I have often said and even did a post once or twice before on how I believe that people with special needs are truly God's angels in disguise here on Earth. My boys have not only brought me closer to scripture but they have made me understand a lot of things in the Bible much better.

I also think that some people with autism have a 6th sense. I have many reasons why I believe this in both of my boys.

Andrew,my 4 year old son, sent goosebumps up and down my body yesterday morning. My breath was literally taken away from me, tears filled my eyes, and I froze looking at him in amazement.

Andrew has always been very mature for his age in certain areas. He will often talk like a mature adult. However, what he said this morning would leave almost anyone dead in their tracks. I am sure many adults would never say what he did nor be as mature to say what he did and he is only 4.

I often wonder if Andrew has a small percentage of a savant in him and he will go far in life with areas that no one would have ever imagined at one point in his life.
I won't disclose everything and won't say exactly what he said so no one has any hard feelings but WOW! In a nutshell Andrew told me that he is trying to teach  someone by his example even though he is just a kid, he is being an adult. .....HELLO!!!! What four old says he is doing adult stuff to teach other adults. WOW!!!

Like I said, I am not saying word for word but his words came out of no where! We were getting in our van ready to pull out at 7:15 on our way to OT and the words just flowed out of his mouth. I am still in shock truthfully.
Never has anything remotely close to what he said ever been taught to him. It is more like a young adult lesson and words but a four year old. Andrew has often shown and said things that are very "deep" for his age and it simply shocks me every time. His depth of understanding things in life just blows my mind. He doesn't have to be told anything, he just simply knows.

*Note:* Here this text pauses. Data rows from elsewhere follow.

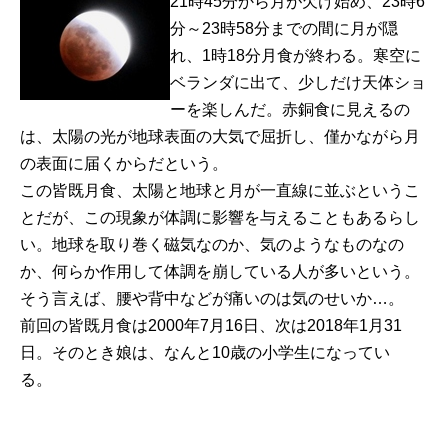
21時45分から月が欠け始め、23時6
分～23時58分までの間に月が隠
れ、1時18分月食が終わる。寒空に
ベランダに出て、少しだけ天体ショ
ーを楽しんだ。赤銅食に見えるの
は、太陽の光が地球表面の大気で屈折し、僅かながら月
の表面に届くからだという。
この皆既月食、太陽と地球と月が一直線に並ぶというこ
とだが、この現象が体調に影響を与えることもあるらし
い。地球を取り巻く磁気なのか、気のようなものなの
か、何らか作用して体調を崩している人が多いという。
そう言えば、腰や背中などが痛いのは気のせいか…。
前回の皆既月食は2000年7月16日、次は2018年1月31
日。そのとき娘は、なんと10歳の小学生になってい
る。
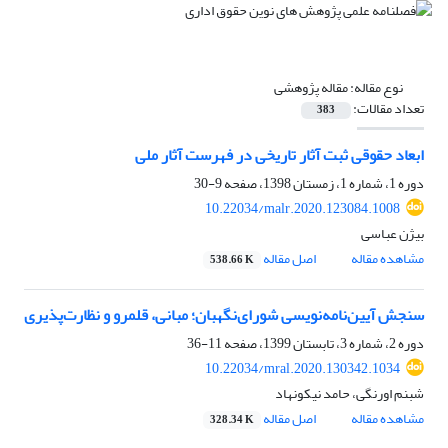
نوع مقاله:
مقاله پژوهشی
تعداد مقالات:
383
ابعاد حقوقی ثبت آثار تاریخی در فهرست آثار ملی
دوره 1، شماره 1، زمستان 1398، صفحه
9-30
10.22034/malr.2020.123084.1008
بیژن عباسی
مشاهده مقاله
اصل مقاله
538.66 K
سنجش آیین‌نامه‌نویسی شورای‌نگهبان؛ مبانی، قلمرو و نظارت‌پذیری
دوره 2، شماره 3، تابستان 1399، صفحه
11-36
10.22034/mral.2020.130342.1034
شبنم اورنگی، حامد نیکونهاد
مشاهده مقاله
اصل مقاله
328.34 K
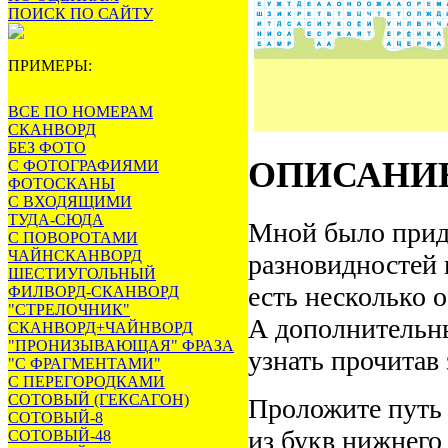
ПОИСК ПО САЙТУ
ПРИМЕРЫ:
ВСЕ ПО НОМЕРАМ
СКАНВОРД
БЕЗ ФОТО
ОПИСАНИ
С ФОТОГРАФИЯМИ
ФОТОСКАНЫ
С ВХОДЯЩИМИ
ТУДА-СЮДА
Мной было прид
С ПОВОРОТАМИ
ЧАЙНСКАНВОРД
разновидностей 
ШЕСТИУГОЛЬНЫЙ
есть несколько 
ФИЛВОРД-СКАНВОРД
"СТРЕЛОЧНИК"
А дополнительн
СКАНВОРД+ЧАЙНВОРД
"ПРОНИЗЫВАЮЩАЯ" ФРАЗА
узнать прочитав
"С ФРАГМЕНТАМИ"
С ПЕРЕГОРОДКАМИ
СОТОВЫЙ (ГЕКСАГОН)
Проложите путь 
СОТОВЫЙ-8
из букв нижнего
СОТОВЫЙ-48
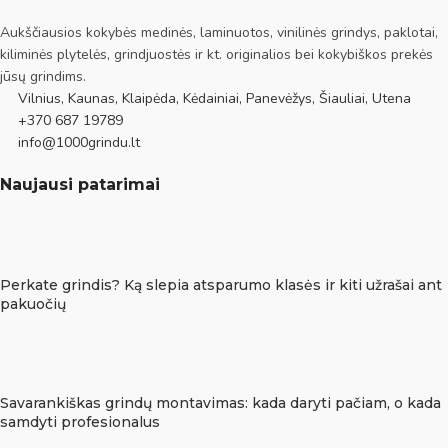
Aukščiausios kokybės medinės, laminuotos, vinilinės grindys, paklotai,
kiliminės plytelės, grindjuostės ir kt. originalios bei kokybiškos prekės
jūsų grindims.
Vilnius, Kaunas, Klaipėda, Kėdainiai, Panevėžys, Šiauliai, Utena
+370 687 19789
info@1000grindu.lt
Naujausi patarimai
Perkate grindis? Ką slepia atsparumo klasės ir kiti užrašai ant
pakuočių
Savarankiškas grindų montavimas: kada daryti pačiam, o kada
samdyti profesionalus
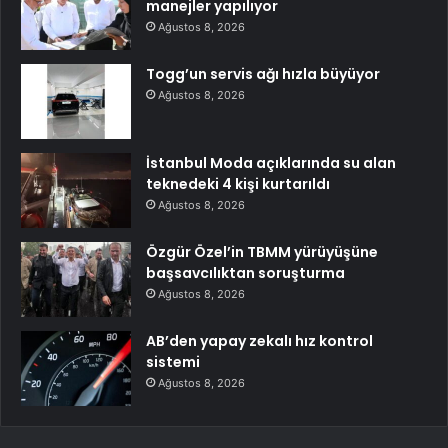
manejler yapılıyor
Ağustos 8, 2026
Togg’un servis ağı hızla büyüyor
Ağustos 8, 2026
İstanbul Moda açıklarında su alan
teknedeki 4 kişi kurtarıldı
Ağustos 8, 2026
Özgür Özel’in TBMM yürüyüşüne
başsavcılıktan soruşturma
Ağustos 8, 2026
AB’den yapay zekalı hız kontrol
sistemi
Ağustos 8, 2026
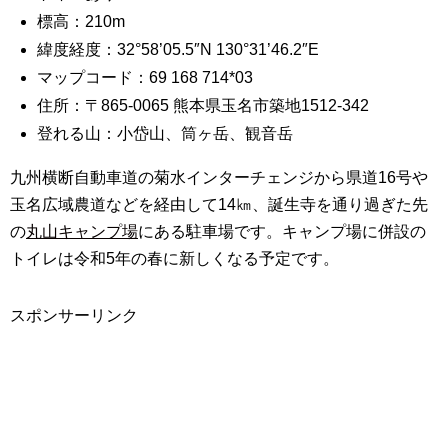
標高：210m
緯度経度：32°58’05.5″N 130°31’46.2″E
マップコード：69 168 714*03
住所：〒865-0065 熊本県玉名市築地1512-342
登れる山：小岱山、筒ヶ岳、観音岳
九州横断自動車道の菊水インターチェンジから県道16号や
玉名広域農道などを経由して14㎞、誕生寺を通り過ぎた先
の
丸山キャンプ場
にある駐車場です。キャンプ場に併設の
トイレは令和5年の春に新しくなる予定です。
スポンサーリンク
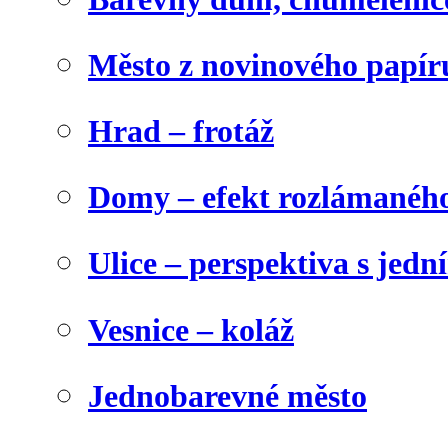
Město z novinového papír
Hrad – frotáž
Domy – efekt rozlámanéh
Ulice – perspektiva s jed
Vesnice – koláž
Jednobarevné město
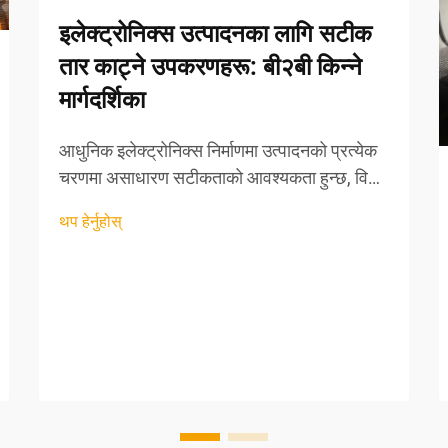
इलेक्ट्रोनिक्स उत्पादनका लागि सटीक
तार काट्ने उपकरणहरू: बी२बी किन्ने
मार्गदर्शिका
आधुनिक इलेक्ट्रोनिक्स निर्माणमा उत्पादनको प्रत्येक
चरणमा असाधारण सटीकताको आवश्यकता हुन्छ, विशेष
गरी तार प्रशोधन र घटक तयारीको क्षेत्रमा।
थप हेर्नुहोस्
व्यावसायिक तार काट्ने उपकरणहरू निर्माताहरूका
लागि अपरिहार्य सम्पत्ति बनेका छन्, य...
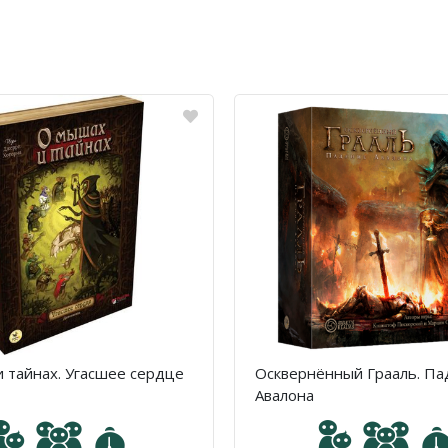
 тайнах. Угасшее сердце
Осквернённый Грааль. П
Авалона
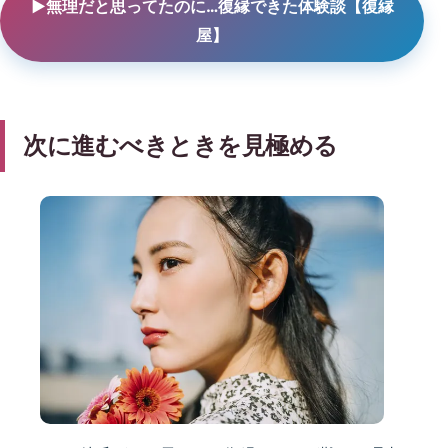
▶無理だと思ってたのに…復縁できた体験談【復縁
屋】
次に進むべきときを見極める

His maturity and big word choice is very common for high functioning individuals.  It is just amazing what him and Trenton teach me every day. Simply amazing!

Sunday, August 21, 2016

First Event & Pictures

I had my first event as an author this weekend:)
I just love helping others and I feel this is my way to not only help my boys but to help others. It is AMAZING where your life leads you when you let God lead you and accept it. I am very blessed. I wish the boys could have been in the picture but they weren't. I was so tired in this picture. Trenton was up the entire night on Friday. He was so stressed and couldn't settle down. It has been two months since he had a night like that. Of course, the night before his birthday and the night before my event. That is okay. I am used to doing everything on little sleep. It is something that you just get used to after awhile:)
Trenton and I before church this morning. He may not be smiling but I know he is on the inside. He stood there for the picture so I can't ask for much more!!
 Mommy said something funny right here and I captured the picture at the perfect time. I think this picture is the best picture he has ever taken. He is with his Nana and Pops in the below picture.

My words of encouragement today.....Be happy with your life. It is what it is and make the most of it with God leading you!